[GIVEN ENTRIES]:
________________________
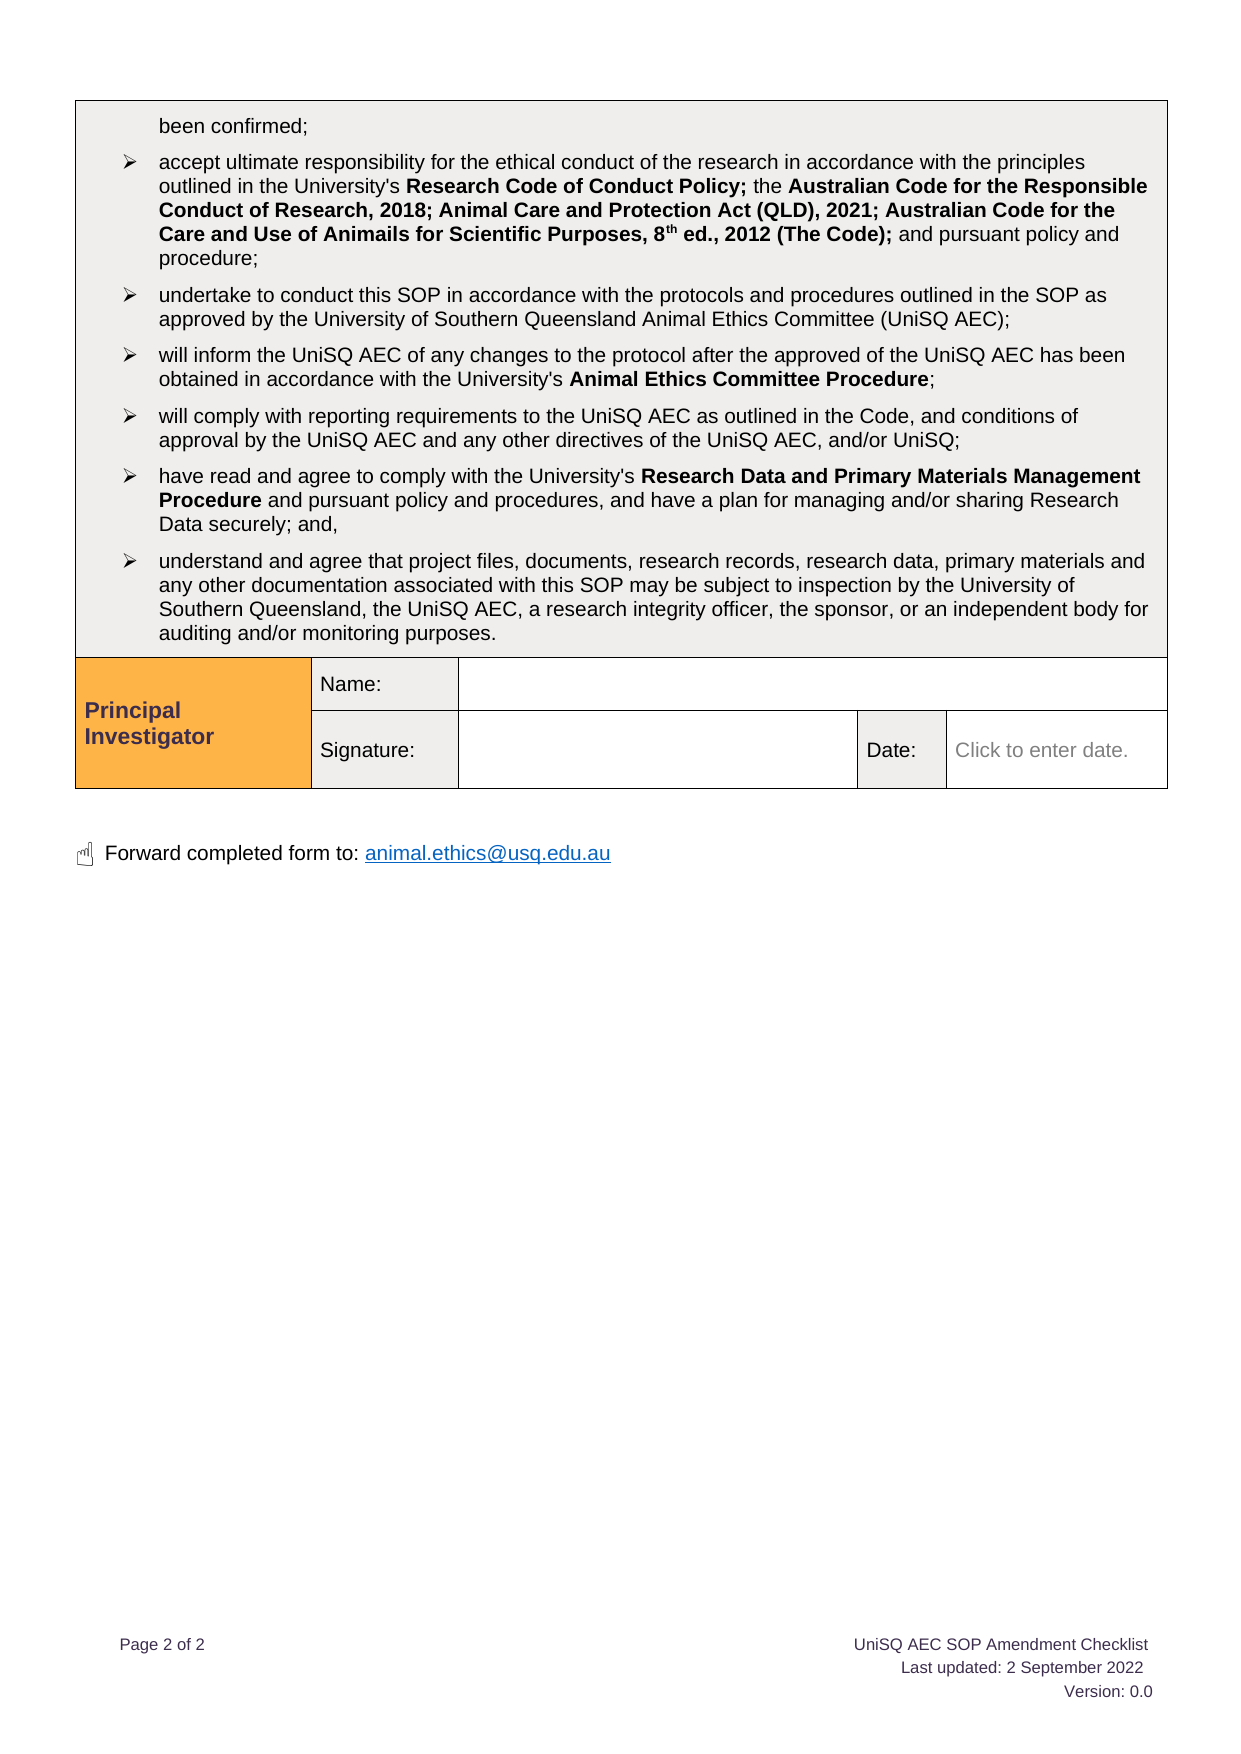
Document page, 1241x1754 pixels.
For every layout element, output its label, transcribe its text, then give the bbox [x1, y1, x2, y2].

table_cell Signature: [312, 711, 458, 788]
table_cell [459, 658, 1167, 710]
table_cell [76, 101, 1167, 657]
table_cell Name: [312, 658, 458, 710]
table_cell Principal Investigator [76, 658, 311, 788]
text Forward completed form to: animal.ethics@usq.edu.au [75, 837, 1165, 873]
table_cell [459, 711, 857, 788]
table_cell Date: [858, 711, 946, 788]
________________________
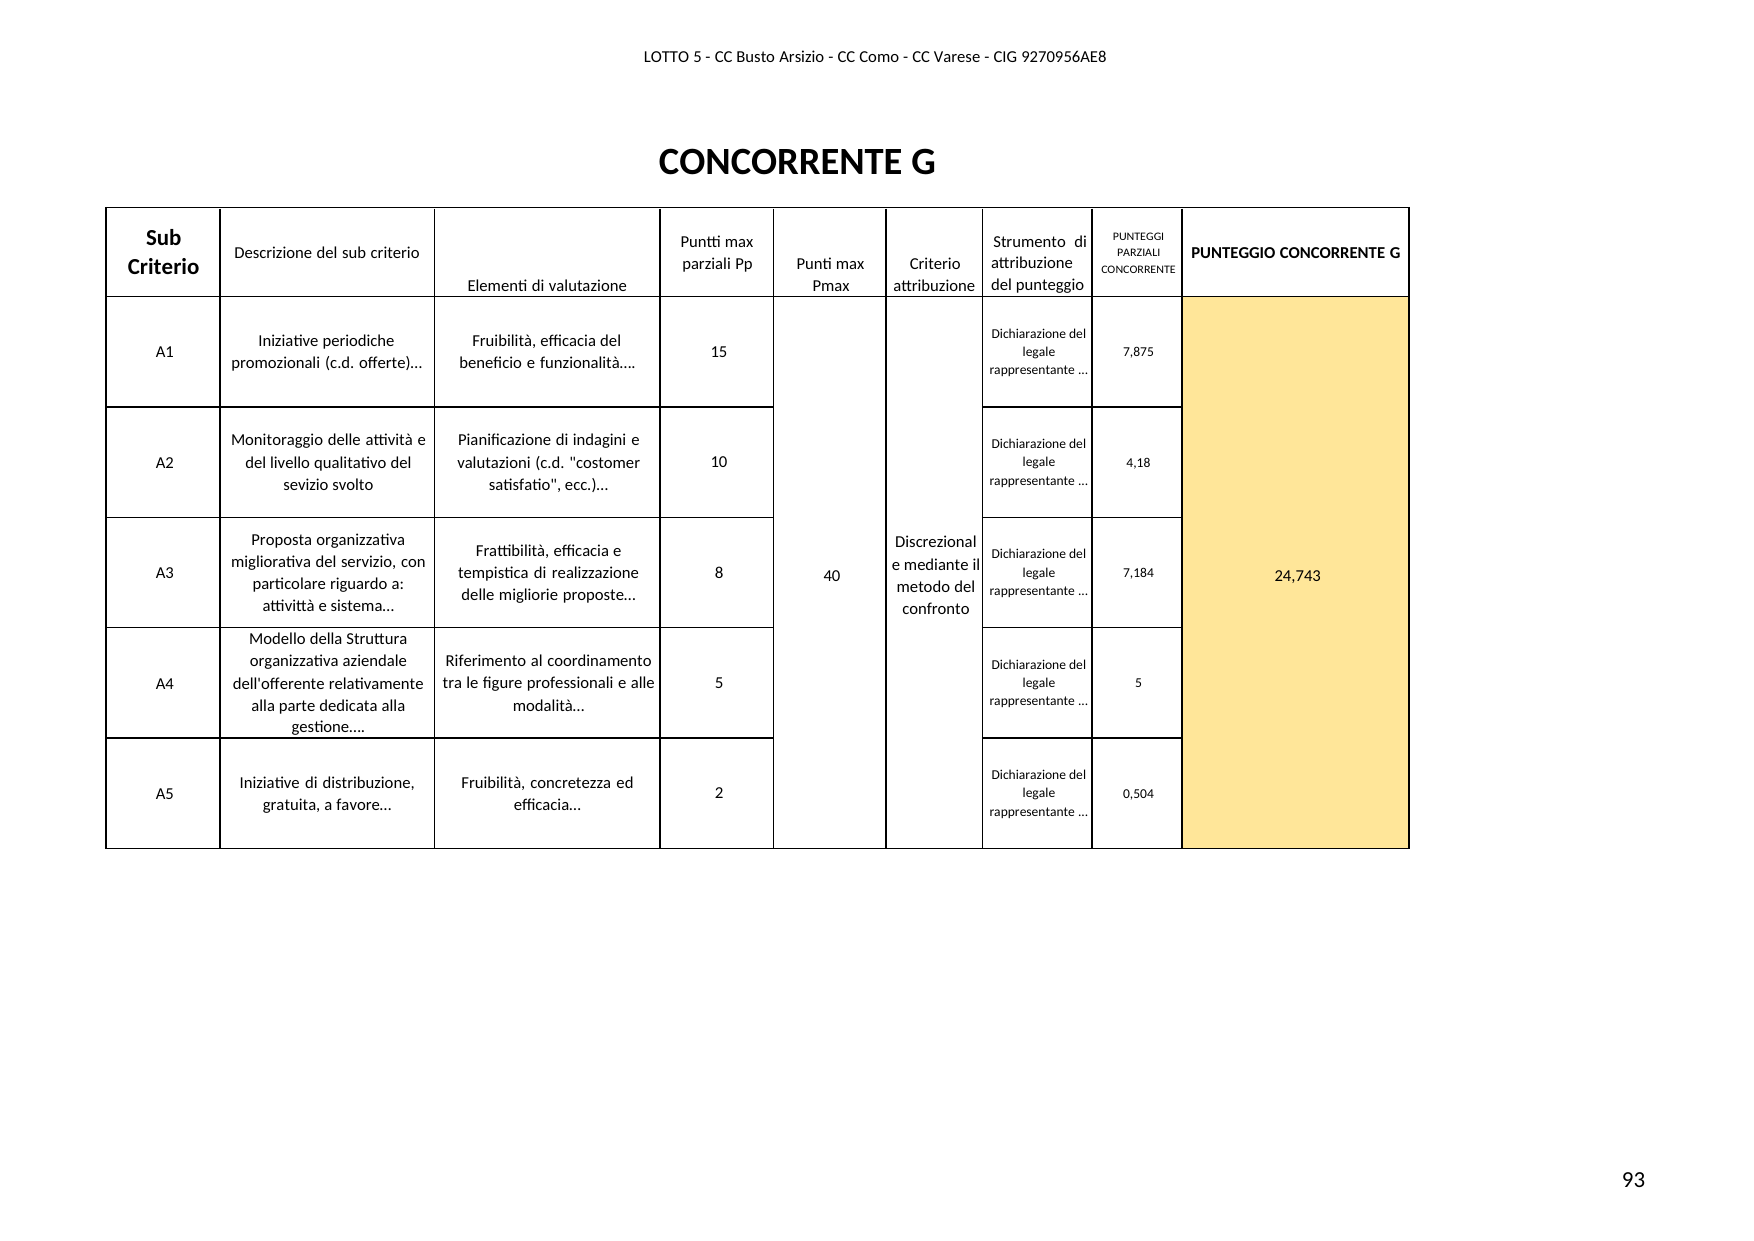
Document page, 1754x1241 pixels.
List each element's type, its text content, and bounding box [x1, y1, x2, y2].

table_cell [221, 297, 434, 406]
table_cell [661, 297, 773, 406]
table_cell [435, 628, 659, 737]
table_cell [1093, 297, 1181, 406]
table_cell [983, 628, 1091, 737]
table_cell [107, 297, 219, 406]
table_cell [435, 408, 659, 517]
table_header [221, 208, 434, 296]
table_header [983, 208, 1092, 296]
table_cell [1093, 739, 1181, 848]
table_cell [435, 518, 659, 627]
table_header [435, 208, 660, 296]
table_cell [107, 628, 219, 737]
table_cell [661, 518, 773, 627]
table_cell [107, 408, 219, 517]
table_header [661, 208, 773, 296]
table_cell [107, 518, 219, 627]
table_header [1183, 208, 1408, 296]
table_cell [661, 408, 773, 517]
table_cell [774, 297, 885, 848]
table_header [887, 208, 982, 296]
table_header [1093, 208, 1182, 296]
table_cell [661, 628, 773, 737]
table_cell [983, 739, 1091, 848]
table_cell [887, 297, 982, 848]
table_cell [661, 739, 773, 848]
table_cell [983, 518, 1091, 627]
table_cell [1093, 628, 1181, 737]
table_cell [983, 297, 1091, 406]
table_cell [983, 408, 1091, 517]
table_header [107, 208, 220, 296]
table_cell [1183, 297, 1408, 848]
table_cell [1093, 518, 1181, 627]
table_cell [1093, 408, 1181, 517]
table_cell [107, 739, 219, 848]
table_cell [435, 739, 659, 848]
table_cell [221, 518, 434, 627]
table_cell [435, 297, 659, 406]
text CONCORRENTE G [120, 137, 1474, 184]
________________________
[EXERCISE REQUIREMENTS]: Show all lines in the entries above where the word "pixels" appears.

[FINAL ANSWER]:
Document page, 1241x1754 pixels.
Document page, 1754x1241 pixels.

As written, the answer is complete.